Answer these questions from the article on Ouvrage Grand-Hohékirkel below:
1. Which fortified sector was the fort part of?
2. In what month and year was it approved for construction?
3. At what average depth does the gallery run to the combat blocks?

-------- DOCUMENT SECTION --------

Site information
- Owner: French Army
- Controlled by: France

Location
- Ouvrage Grand-Hohékirkel
- Coordinates: 49°03′09″N 7°30′18″E﻿ / ﻿49.0525°N 7.50511°E

Site history
- Built by: CORF
- In use: Abandoned
- Materials: Concrete, steel, deep excavation
- Battles/wars: Battle of France, Lorraine Campaign, Battle of the Bulge

= Ouvrage Grand-Hohékirkel =

Ouvrage Grand-Hohékirkel is a petit ouvrage of the Maginot Line, located near Bitche in the French département of Moselle. Grand-Hohékirkel is adjoined by gros ouvrage Otterbiel to the west and petit ouvrage Lembach at some distance to the east, and faces the German frontier. It was part of the Fortified Sector of the Vosges.

Grand-Hohékirkel comprises two separate entrance blocks for ammunition and personnel, three infantry blocks, one artillery block and one observation block. Grand-Hohékirkel saw no significant action in the Battle of France, and limited action during the 1944/45 Lorraine Campaign. It was renovated for use during the Cold War. Grand-Hohékirkel is now unused, on restricted military land.

== Design and construction ==
The site was surveyed by the Commission d'Organisation des Régions Fortifiées (CORF), the Maginot Line's design and construction agency; Grand-Hohékirkel was approved for construction in August 1931. The petit ouvrage is a typical gros ouvrage of the smaller sort, with separate personnel and munitions entries a few hundred meters to the rear of the combat blocks, which are sited on an eminence controlling the terrain to the north. A second phase of construction, planned but not carried out, envisioned the addition of an 81mm mortar turret and an additional 75mm gun turret.

== Description ==
Grand-Hohékirkel comprises two entrance blocks, three infantry blocks, one artillery block and an observation block. The munitions and personnel entries are located to the rear of the compactly arranged combat blocks. A small barracks and usine or service area are located near the personnel entry. Grand-Hohékirkel lacks a main "M1" magazine, usually provided in a gros ouvrage. From the junction of the entry galleries a gallery runs at an average depth of 30 m to the combat blocks.
- Block 1: Infantry block with one retractable twin machine gun turret and one automatic rifle cloche (GFM).
- Block 2: Infantry block with two GFM cloches, two twin machine gun cloches, one twin machine gun embrasure and one machine gun (JM)/47mm anti-tank gun embrasure (JM/AC47).
- Block 3: Infantry block with two GFM cloches, one twin machine gun cloche, one twin machine gun embrasure and one JM/AC 47 embrasure.
- Block 4: Artillery block with one GFM cloche, one observation cloche (VDP), one grenade launcher cloche (LG) and one 75mm gun embrasure.
- Block 5: Observation block with one GFM cloche and one GFM/observation cloche.
- Personnel entry: Shaft-style entry block with one GFM cloche and one JM/AC47 embrasure.

-------- STORED DATA --------

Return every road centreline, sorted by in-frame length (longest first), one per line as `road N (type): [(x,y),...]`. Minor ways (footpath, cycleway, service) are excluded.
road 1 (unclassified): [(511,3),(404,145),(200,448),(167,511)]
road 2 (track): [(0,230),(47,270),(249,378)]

--------

-- THE OUTPUT --
1. The Fortified Sector of the Vosges
2. August 1931
3. 30 m